PROVIDED TEXT:
Study Finds That Forest Fire Prevention Efforts Will Lessen Carbon Sequestration
12 July 2009
Widely-sought efforts to reduce forest biomass that increases catastrophic fire in Pacific Northwest forests will be counterproductive to sequestering carbon to help offset global warming, according to a study by forestry researchers at Oregon State University.
Even if the biomass was used in an optimal manner to produce electricity or make cellulosic ethanol, there would still be a net loss of carbon sequestration in forests of the Coast Range and the west side of the Cascade Mountains for at least 100 years, and probably much longer, the study showed.
The report was published earlier this year in the journal Ecological Applications. The lead author was Stephen Mitchell, who conducted the work as part of his doctoral thesis while at OSU, and is now at Duke University.
Two forest management objectives being debated in the context of federally managed landscapes in the US Pacific Northwest involve a perceived trade-off between fire restoration and carbon sequestration. The former strategy would reduce fuel (and therefore C) that has accumulated through a century of fire suppression and exclusion which has led to extreme fire risk in some areas. The latter strategy would manage forests for enhanced C sequestration as a method of reducing atmospheric CO2 and associated threats from global climate change.
—Mitchell et al. (2009)
The researchers explored the trade-off between the two strategies by employing a forest ecosystem simulation model, STANDCARB, to examine the effects of fuel reduction on fire severity and the resulting long-term carbon dynamics among three Pacific Northwest ecosystems: the east Cascades ponderosa pine forests, the west Cascades western hemlock–Douglas-fir forests, and the Coast Range western hemlock–Sitka spruce forests.
The simulations indicated that while fuel reduction treatments in these ecosystems consistently reduced fire severity, reducing the fraction by which C is lost in a wildfire requires the removal of a much greater amount of C, since most of the C stored in forest biomass (stem wood, branches, coarse woody debris) remains unconsumed even by high-severity wildfires.
For this reason, all of the fuel reduction treatments simulated for the west Cascades and Coast Range ecosystems as well as most of the treatments simulated for the east Cascades resulted in a reduced mean stand C storage. One suggested method of compensating for such losses in C storage is to utilize C harvested in fuel reduction treatments as biofuels. Our analysis indicates that this will not be an effective strategy in the west Cascades and Coast Range over the next 100 years.
We suggest that forest management plans aimed solely at ameliorating increases in atmospheric CO2 should forgo fuel reduction treatments in these ecosystems, with the possible exception of some east Cascades ponderosa pine stands with uncharacteristic levels of understory fuel accumulation. Balancing a demand for maximal landscape C storage with the demand for reduced wildfire severity will likely require treatments to be applied strategically throughout the landscape rather than indiscriminately treating all stands.
——Mitchell et al. (2009)
Other findings included:
On west side Cascade Range and Coast Range forests, which are wetter, the catastrophic fire return interval is already very long, and the additional levels of fuel accumulation have not been that unusual;
A wide range of fire reduction approaches, such as salvage logging, understory removal, prescribed fire and other techniques, can effectively reduce fire severity if used properly;
Considerable uncertainty exists in modeling of future fires, and some fuel reduction techniques, especially overstory thinning treatments, could potentially lead to an increase in fire severity.

WRITTEN REQUEST A: Rewrite everything in the fire prevention article from "The report was" down to "at Duke University.", putting "dissertation" in place of "doctoral thesis".
WRITTEN REQUEST B: According to the fire prevention article, in which journal was the report published?
WRITTEN REQUEST C: Carry on the fire prevention article from its last line.

RECORDED DATA:
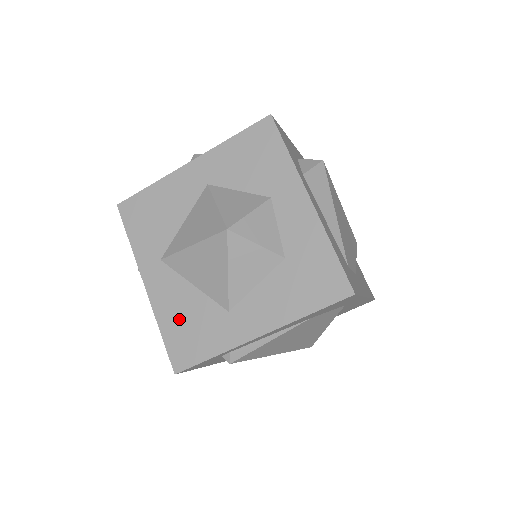
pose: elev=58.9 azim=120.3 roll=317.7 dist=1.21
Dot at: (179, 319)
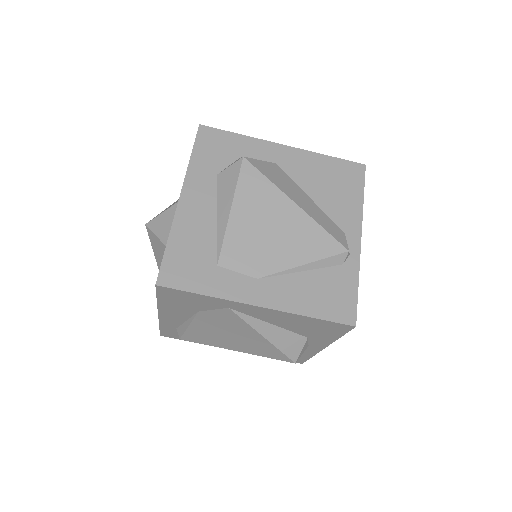
Dot at: occluded
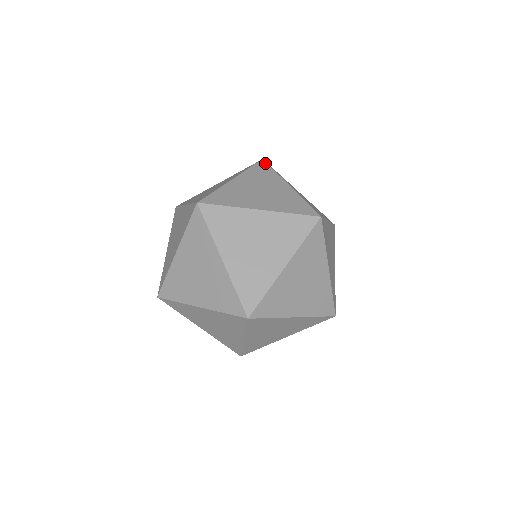
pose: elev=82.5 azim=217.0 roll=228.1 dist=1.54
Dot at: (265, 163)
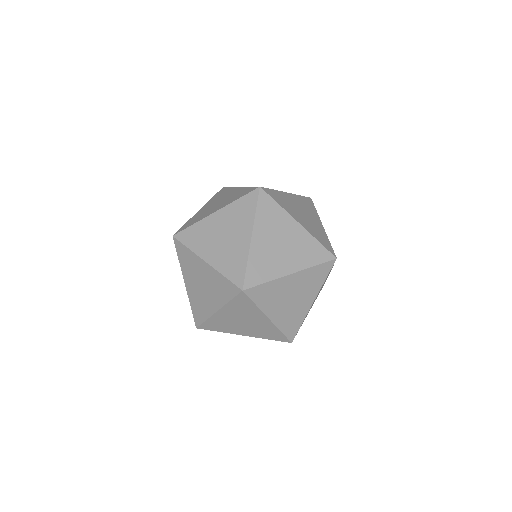
Dot at: (224, 188)
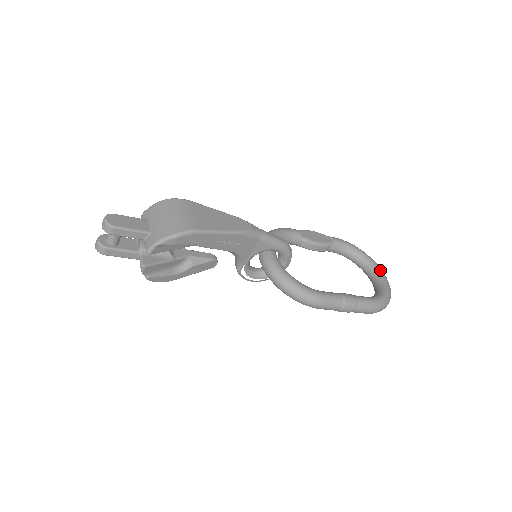
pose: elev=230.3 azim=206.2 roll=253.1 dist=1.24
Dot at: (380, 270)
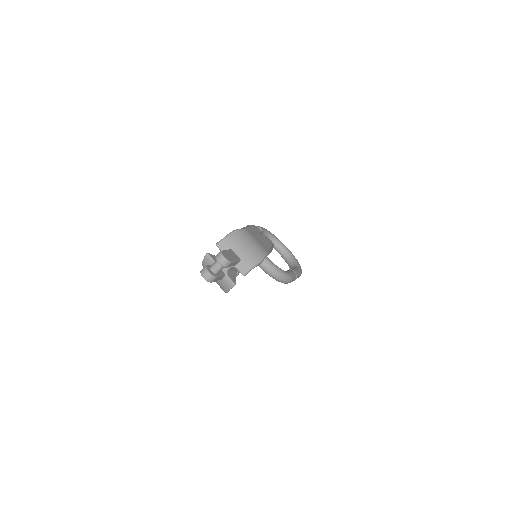
Dot at: occluded
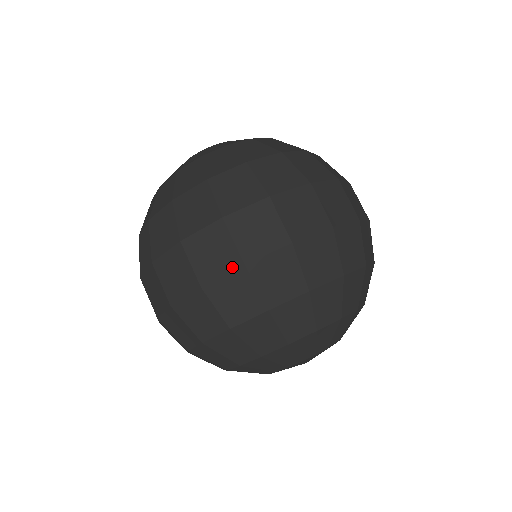
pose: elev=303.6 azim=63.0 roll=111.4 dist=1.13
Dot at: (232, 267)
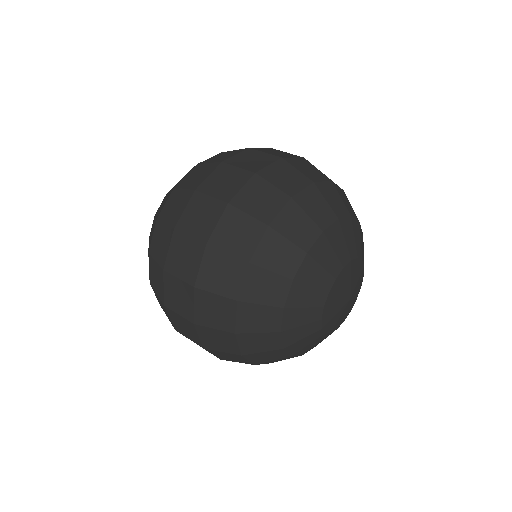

EXERCISE ANSWER A:
The report was published earlier this year in the journal Ecological Applications. The lead author was Stephen Mitchell, who conducted the work as part of his dissertation while at OSU, and is now at Duke University.

EXERCISE ANSWER B: Ecological Applications

EXERCISE ANSWER C:
The study authors concluded that fuel reduction may still make more sense in east-side Cascade Range and other similar forests, but that the west-side Cascades and Coast Range have little sensitivity to forest fuel reduction treatments—and might be best utilized for their high carbon sequestration capacities.
The study raises questions about how to maximize carbon sequestration in fast-growing forests and at the same time maximize protection against catastrophic fire.
It had been thought for some time that if you used biofuel treatments to produce energy, you could offset the carbon emissions from this process. That seems to make common sense and sounds great in theory, but when you actually go through the data it doesn’t work.
—Mark Harmon, holder of the Richardson Chair in the OSU Department of Forest Ecosystems and Society
Using biofuels to produce energy does not completely offset the need for other fossil fuels use and completely negate their input to the global carbon budget, the researchers found. At the absolute maximum, you might recover 90% of the energy, the study said.
That figure, however, assumes an optimal production of energy from biofuels that is probably not possible. By the time you include transportation, fuel for thinning and other energy expenditures, you are probably looking at a return of more like 60-65 percent. And if you try to produce cellulosic ethanol, the offset is more like 35 percent. If you take old, existing forests from these regions and turn them into almost anything else, you will have a net loss in carbon sequestration.
—Mark Harmon
Another recent OSU studied concluded that if forests of Oregon and northern California were managed exclusively for carbon sequestration, they could double the amount of sequestration in many areas and triple it in some.
The new study found that, in a Coast Range stand, if you removed solid woody biofuels for reduction of catastrophic fire risks and used those for fuel, it would take 169 years before such usage reached a break-even point in carbon sequestration. The study showed if the same material were used in even less efficient production of cellulosic ethanol, it would take 339 years.
The researchers did not consider in this analysis how global warming in coming years might affect the increase of catastrophic fire, Harmon said. However, “fire severity in many forests may be more a function of severe weather events rather than fuel accumulation,” the report authors wrote, and fuel reduction efforts may be of only limited effectiveness, even in a hotter future.
Part of what seems increasingly apparent is that we should consider using west side forests for their best role, which is carbon sequestration, and focus what fuel reduction efforts we make to protect people, towns and infrastructure. It’s almost impossible anyway to mechanically treat the immense areas that are involved and it’s hugely expensive. As a policy question we have to face issues of what approaches will pay off best and what values are most important.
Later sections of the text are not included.